» Instruction:
Reproduce word for word the passage in the coalitions package reference below, starting with "Package 'coalitions'" and going on through "Bauer (2018) <doi:10.21105/joss.00606>).".

=== Page text ===

Package 'coalitions'

Title: Bayesian "Now-Cast" Estimation of Event Probabilities in Multi-Party Democracies
Description: An implementation of a Bayesian framework for the opinion poll based estimation of event probabilities in multi-party electoral systems (Bender and Bauer (2018) <doi:10.21105/joss.00606>).
Authors: Andreas Bender [aut, cre] (ORCID: <https://orcid.org/0000-0001-5628-8611>), Alexander Bauer [aut] (ORCID: <https://orcid.org/0000-0003-3495-5131>), Rebekka Schade [ctb]
Maintainer: Andreas Bender <[email protected]>
License: MIT + file LICENSE
Version: 0.6.27
Built: 2026-05-08 17:15:35 UTC
Source: https://github.com/cran/coalitions

Help Index


Calculate coalition probability from majority table

Description

Given a table with simulations in the rows and coalitions in the columns, this function returns the coalition probabilities for a specified coalition, by default excluding superior coalitions first

Usage

calculate_prob(majority_df, coalition, exclude_superior = TRUE, ...)

Arguments

majority_df

A data frame containing logical values indicating if the coalitions (columns) have a majority (rows).

coalition

The coalition of interest for which superior coalitions will be obtained by get_superior.

exclude_superior

Logical. If TRUE, superior coalitions will be excluded, otherwise total coalition probabilities will be returned. Usually it makes sense to exclude superior coalitions.

...

Further arguments passed to get_superior

Value

A data frame with one numeric column giving the coalition probability (percentage of simulations in which the coalition obtained a majority, after optionally excluding superior coalitions).

Examples

test_df <- data.frame(
 cdu            = c(rep(FALSE, 9), TRUE),
 cdu_fdp        = c(rep(FALSE, 8), TRUE, TRUE),
 cdu_fdp_greens = c(TRUE, TRUE, rep(FALSE, 6), TRUE, TRUE))
calculate_prob(test_df, "cdu_fdp_greens") # exclude_superior defaults to TRUE
calculate_prob(test_df, "cdu_fdp_greens", exclude_superior=FALSE)

Calculate coalition probabilities for multiple coalitions

Description

Given a table with simulations in the rows and coalitions in the columns, this function returns the coalition probabilities for a specified coalition, by default excluding superior coalitions first

Usage

calculate_probs(majority_df, coalitions, exclude_superior = TRUE, ...)

Arguments

majority_df

A data frame containing logical values indicating if the coalitions (columns) have a majority (rows).

coalitions

A list of coalitions for which coalition probabilities should be calculated. Each list entry must be a vector of party names. Those names need to correspond to the names in majority_df.

exclude_superior

Logical. If TRUE, superior coalitions will be excluded, otherwise total coalition probabilities will be returned. Usually it makes sense to exclude superior coalitions.

...

Further arguments passed to get_superior

Value

A data frame with columns coalition (character) and probability (numeric, 0–100), one row per coalition.

See Also

calculate_prob

Examples

test_df <- data.frame(
 cdu            = c(rep(FALSE, 9), TRUE),
 cdu_fdp        = c(rep(FALSE, 8), TRUE, TRUE),
 cdu_fdp_greens = c(TRUE, TRUE, rep(FALSE, 6), TRUE, TRUE))

=== Raw data ===

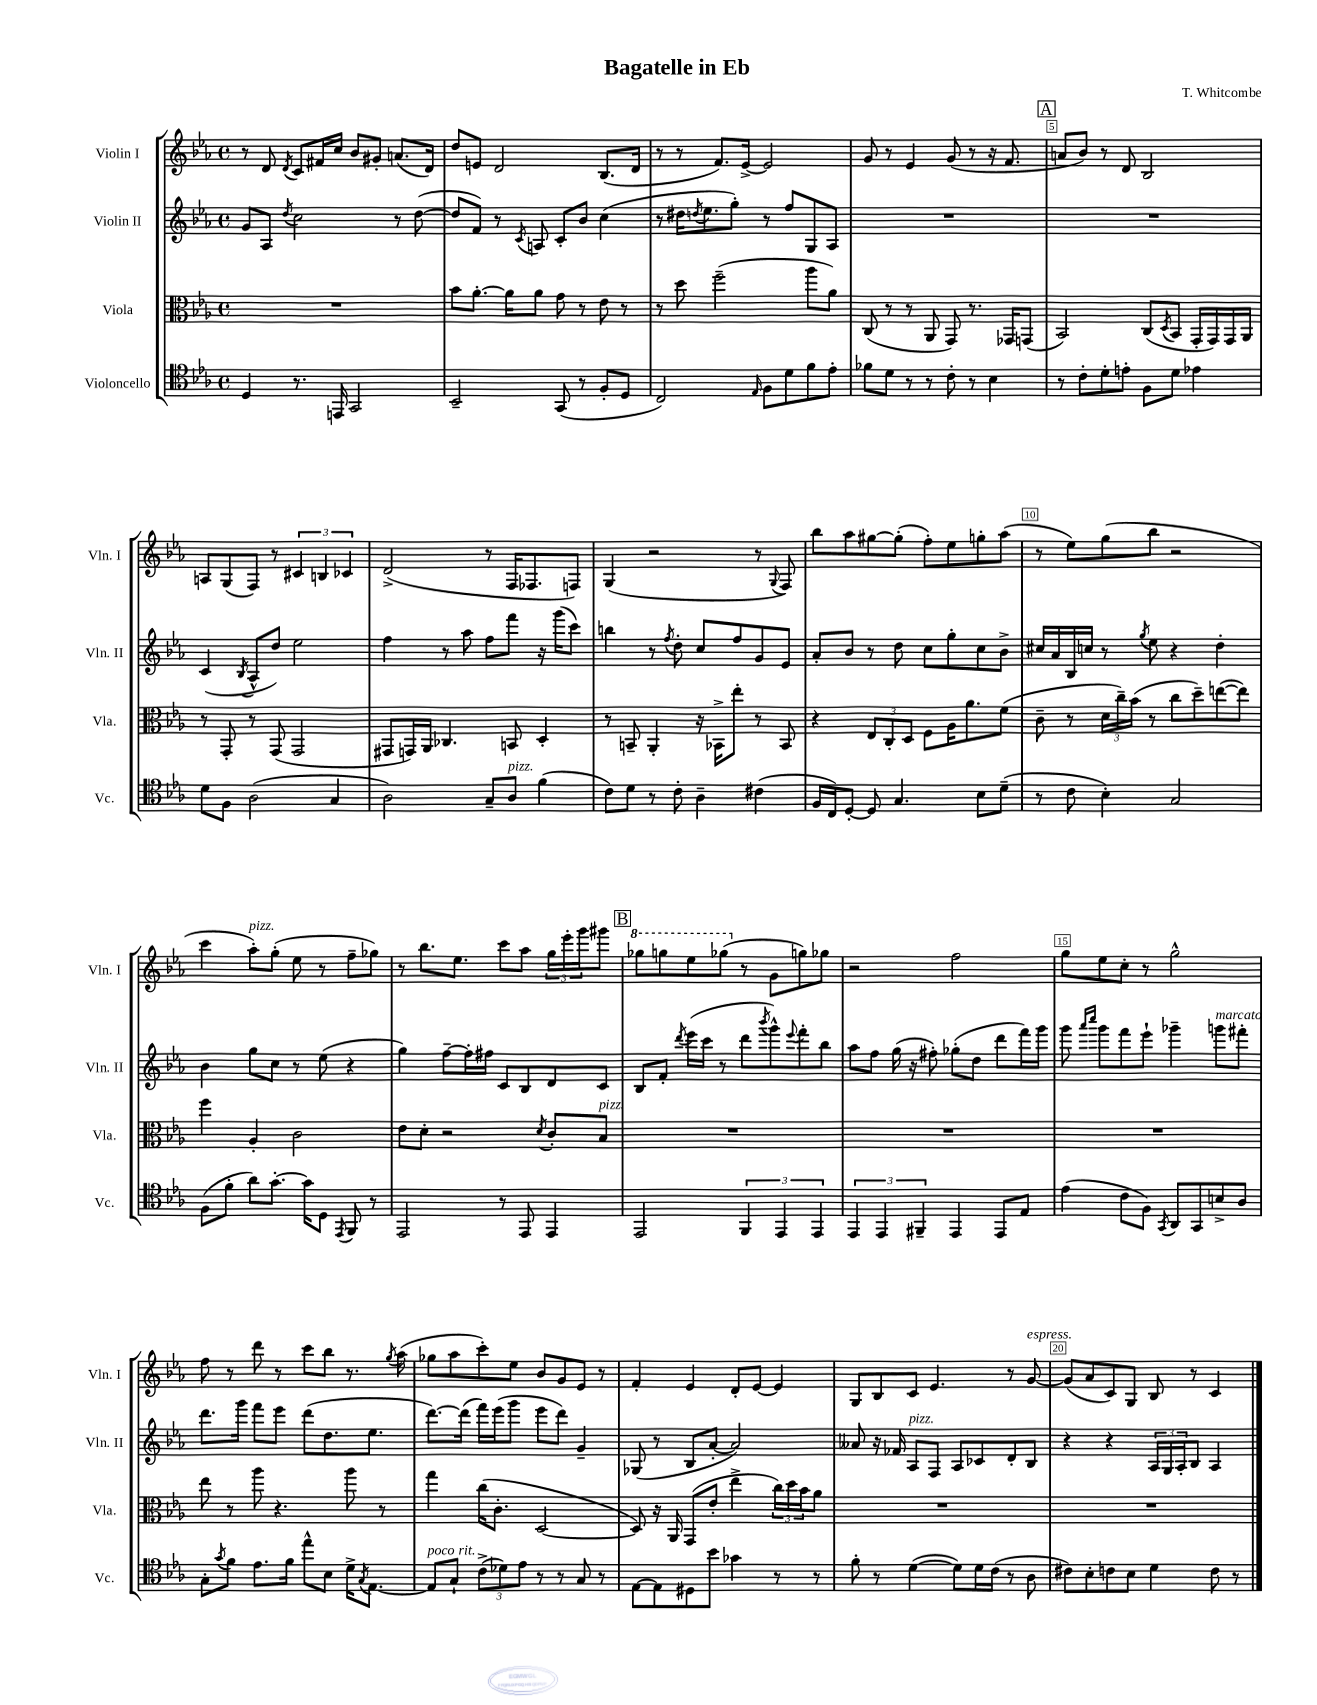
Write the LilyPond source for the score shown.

===

» Exercise answer:
Package 'coalitions'

Title: Bayesian "Now-Cast" Estimation of Event Probabilities in Multi-Party Democracies
Description: An implementation of a Bayesian framework for the opinion poll based estimation of event probabilities in multi-party electoral systems (Bender and Bauer (2018) <doi:10.21105/joss.00606>).